*** Source text
Filtering | Using Displayr | What is...

What is Data Filtering?

by Chris Facer

Ready to filter your own survey data? Displayr makes it easy to filter tables, visualization, and even R outputs with built-in smarts.

Free survey analysis tool

Data filtering explained

Data filtering is the process of choosing a smaller part of your data set and using that subset for viewing or analysis. Filtering is generally (but not always) temporary – the complete data set is kept, but only part of it is used for the calculation.

Filtering may be used to:

Look at results for a particular period of time.
Calculate results for particular groups of interest.
Exclude erroneous or "bad" observations from an analysis.
Train and validate statistical models.

Filtering requires you to specify a rule or logic to identify the cases you want to include in your survey analysis. Filtering can also be referred to as “subsetting” data, or a data “drill-down”. In this article, we illustrate a filtered data set and discuss how you might use filtering.

Example of data filtering

The table below shows some of the rows of a data set from a survey about people’s preferred Cola. The survey data contains demographic information about the respondents as well as each person’s preferred cola and that person’s rating (out of 5) for each of six varieties of cola.
******
*** Dataset rows
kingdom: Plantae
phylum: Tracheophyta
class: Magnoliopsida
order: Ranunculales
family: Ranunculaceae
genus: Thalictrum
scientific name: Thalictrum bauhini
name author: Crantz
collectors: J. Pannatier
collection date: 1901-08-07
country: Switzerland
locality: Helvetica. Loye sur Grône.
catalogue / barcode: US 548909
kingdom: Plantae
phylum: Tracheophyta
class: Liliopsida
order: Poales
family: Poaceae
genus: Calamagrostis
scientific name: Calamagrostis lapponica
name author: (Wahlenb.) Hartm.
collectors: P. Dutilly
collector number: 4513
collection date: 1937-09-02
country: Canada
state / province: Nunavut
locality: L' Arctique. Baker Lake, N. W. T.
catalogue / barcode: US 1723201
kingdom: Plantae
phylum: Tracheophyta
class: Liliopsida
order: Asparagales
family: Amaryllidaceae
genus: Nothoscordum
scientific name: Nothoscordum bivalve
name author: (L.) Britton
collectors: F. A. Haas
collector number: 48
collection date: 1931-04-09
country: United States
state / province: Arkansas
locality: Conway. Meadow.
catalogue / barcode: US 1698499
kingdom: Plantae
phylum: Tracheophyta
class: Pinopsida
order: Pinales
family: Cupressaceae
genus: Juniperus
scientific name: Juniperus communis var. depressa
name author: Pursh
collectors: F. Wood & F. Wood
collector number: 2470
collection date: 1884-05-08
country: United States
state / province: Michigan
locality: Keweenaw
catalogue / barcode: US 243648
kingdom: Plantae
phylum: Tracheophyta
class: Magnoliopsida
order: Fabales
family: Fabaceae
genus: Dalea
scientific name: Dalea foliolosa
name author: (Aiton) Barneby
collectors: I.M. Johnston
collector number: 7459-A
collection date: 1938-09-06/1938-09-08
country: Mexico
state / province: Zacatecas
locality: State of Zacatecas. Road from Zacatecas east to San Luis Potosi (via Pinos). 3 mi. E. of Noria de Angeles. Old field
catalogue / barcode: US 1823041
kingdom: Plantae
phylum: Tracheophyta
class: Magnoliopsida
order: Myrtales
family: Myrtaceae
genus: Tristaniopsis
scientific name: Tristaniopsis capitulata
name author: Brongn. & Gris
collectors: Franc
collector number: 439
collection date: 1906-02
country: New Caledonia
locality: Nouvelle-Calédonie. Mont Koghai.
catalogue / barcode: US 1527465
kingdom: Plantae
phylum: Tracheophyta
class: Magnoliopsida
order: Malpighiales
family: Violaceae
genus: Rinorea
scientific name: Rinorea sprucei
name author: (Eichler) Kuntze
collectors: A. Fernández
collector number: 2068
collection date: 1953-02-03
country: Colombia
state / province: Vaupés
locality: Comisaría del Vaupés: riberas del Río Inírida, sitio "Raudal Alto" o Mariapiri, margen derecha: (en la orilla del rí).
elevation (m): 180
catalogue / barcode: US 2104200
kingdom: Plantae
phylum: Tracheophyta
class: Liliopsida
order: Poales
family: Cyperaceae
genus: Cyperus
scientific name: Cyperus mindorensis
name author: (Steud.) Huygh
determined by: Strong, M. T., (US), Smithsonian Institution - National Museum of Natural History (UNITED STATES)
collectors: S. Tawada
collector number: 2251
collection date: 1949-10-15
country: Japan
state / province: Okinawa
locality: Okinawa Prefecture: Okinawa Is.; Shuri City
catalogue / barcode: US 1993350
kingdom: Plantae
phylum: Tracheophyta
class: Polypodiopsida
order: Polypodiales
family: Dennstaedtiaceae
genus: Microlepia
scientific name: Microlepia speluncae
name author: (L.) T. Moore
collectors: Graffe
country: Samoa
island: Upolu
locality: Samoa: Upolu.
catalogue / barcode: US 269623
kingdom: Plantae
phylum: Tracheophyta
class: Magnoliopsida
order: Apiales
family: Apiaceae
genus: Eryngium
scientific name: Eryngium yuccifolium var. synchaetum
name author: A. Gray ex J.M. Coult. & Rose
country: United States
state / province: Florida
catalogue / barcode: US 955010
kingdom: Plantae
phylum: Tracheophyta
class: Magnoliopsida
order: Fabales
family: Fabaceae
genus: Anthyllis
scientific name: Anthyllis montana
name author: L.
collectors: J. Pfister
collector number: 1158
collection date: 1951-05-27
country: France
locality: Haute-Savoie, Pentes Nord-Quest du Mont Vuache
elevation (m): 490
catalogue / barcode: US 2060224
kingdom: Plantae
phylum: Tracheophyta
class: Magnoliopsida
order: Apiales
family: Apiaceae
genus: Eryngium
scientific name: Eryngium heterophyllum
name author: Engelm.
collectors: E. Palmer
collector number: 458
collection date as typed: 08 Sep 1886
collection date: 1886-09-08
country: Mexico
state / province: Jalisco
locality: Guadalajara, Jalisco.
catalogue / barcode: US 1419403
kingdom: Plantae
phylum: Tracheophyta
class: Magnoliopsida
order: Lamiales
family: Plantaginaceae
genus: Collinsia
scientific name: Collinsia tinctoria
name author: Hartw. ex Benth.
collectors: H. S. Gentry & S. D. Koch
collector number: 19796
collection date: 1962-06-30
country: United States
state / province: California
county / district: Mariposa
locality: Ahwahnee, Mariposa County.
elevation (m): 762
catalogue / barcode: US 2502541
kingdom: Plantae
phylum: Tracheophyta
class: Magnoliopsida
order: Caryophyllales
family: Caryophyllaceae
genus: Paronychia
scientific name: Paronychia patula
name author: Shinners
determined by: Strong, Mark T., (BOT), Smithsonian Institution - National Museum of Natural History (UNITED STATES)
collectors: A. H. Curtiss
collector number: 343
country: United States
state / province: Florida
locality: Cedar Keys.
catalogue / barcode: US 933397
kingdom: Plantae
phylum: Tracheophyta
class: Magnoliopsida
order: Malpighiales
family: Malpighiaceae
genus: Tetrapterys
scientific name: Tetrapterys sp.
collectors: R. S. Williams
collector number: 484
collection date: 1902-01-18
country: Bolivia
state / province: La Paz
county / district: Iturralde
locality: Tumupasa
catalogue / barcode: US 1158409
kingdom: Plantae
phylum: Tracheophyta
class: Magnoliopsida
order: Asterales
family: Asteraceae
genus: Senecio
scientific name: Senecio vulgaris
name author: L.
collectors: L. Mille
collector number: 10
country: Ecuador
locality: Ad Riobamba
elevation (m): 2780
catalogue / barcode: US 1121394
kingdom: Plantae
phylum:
******
- [Goals]:
a - List every use of filtering that the data filtering article gives.
b - Output the stretch of the data filtering article from "Filtering may be" through "might use filtering.".

- [List of solutions]:
a -
- Look at results for a particular period of time.
- Calculate results for particular groups of interest.
- Exclude erroneous or "bad" observations from an analysis.
- Train and validate statistical models.

b -
Filtering may be used to:

Look at results for a particular period of time.
Calculate results for particular groups of interest.
Exclude erroneous or "bad" observations from an analysis.
Train and validate statistical models.

Filtering requires you to specify a rule or logic to identify the cases you want to include in your survey analysis. Filtering can also be referred to as “subsetting” data, or a data “drill-down”. In this article, we illustrate a filtered data set and discuss how you might use filtering.